After studying gait from the people that actually study gait from a biomechanical perspective, I’ve come to realize that most elements of gait are either passive (no need to actively contract muscles) or don’t have to be controlled because they occur as a function of proper form (leaning, arm swing, hip flexion, etc.).
When we watch video of a runner, we may see certain flaws in gait. However, we can’t always determine why the flaws are occurring. Furthermore, the solutions we give often involve actively moving the body in a different way, which ends up exasperating the problem.
Quite possibly the best example of this phenomenon can be seen when a runner posts a video of themselves in a running forum and asks for advice. Many people toss out a variety of “tips” to correct the flaws they see without fully understanding why the person may be doing what they’re doing. The result is a lot of bad advice that ultimately hurts the runner far more than it helps.
Is Video Ever Effective?
Video can be effective in the hands of a person that recognizes the inherent limitation of video, and can discriminate how and why particular things are happening. Unfortunately this rarely happens. Hell, I’ve been studying gait for years from a multitude of perspectives and I don’t think I’m in any way qualified to analyze video. Unfortunately, many of the people that are “trained” to do video analysis are given just enough information to convince themselves they know what they’re talking about.

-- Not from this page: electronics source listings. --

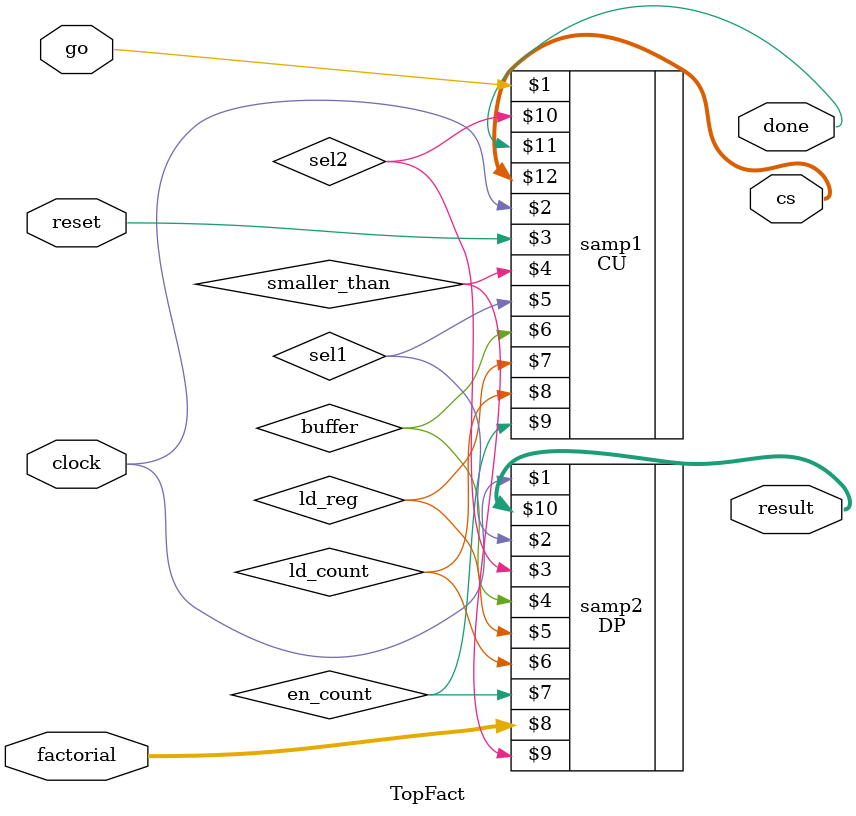
<source format=v>
`timescale 1ns / 1ps

module TopFact(input reset,clock,go,input [3:0]factorial,output [31:0]result,output [2:0]cs, output done);

wire smaller_than;
wire sel1,buffer,ld_reg,ld_count,en_count,sel2;

CU samp1(go, clock, reset, smaller_than, sel1,buffer,ld_reg,ld_count,en_count,sel2, done,cs);
DP samp2(clock,sel1,sel2,buffer,ld_reg,ld_count,en_count,factorial,smaller_than,result);
endmodule

</source>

What’s a Better Alternative?
This is a tough question. After all, video seems like the most objective measure possible. I would argue it’s more valuable for runners to learn what proper biomechanics are supposed to feel like, then learn how to achieve that feel. Ultimately it goes back to something Ken Bob talks about on a regular basis- we are our own best coach. The best “coaches” are those that can teach us what good gait feels like and give us the cues that will correct the problems if and when they occur.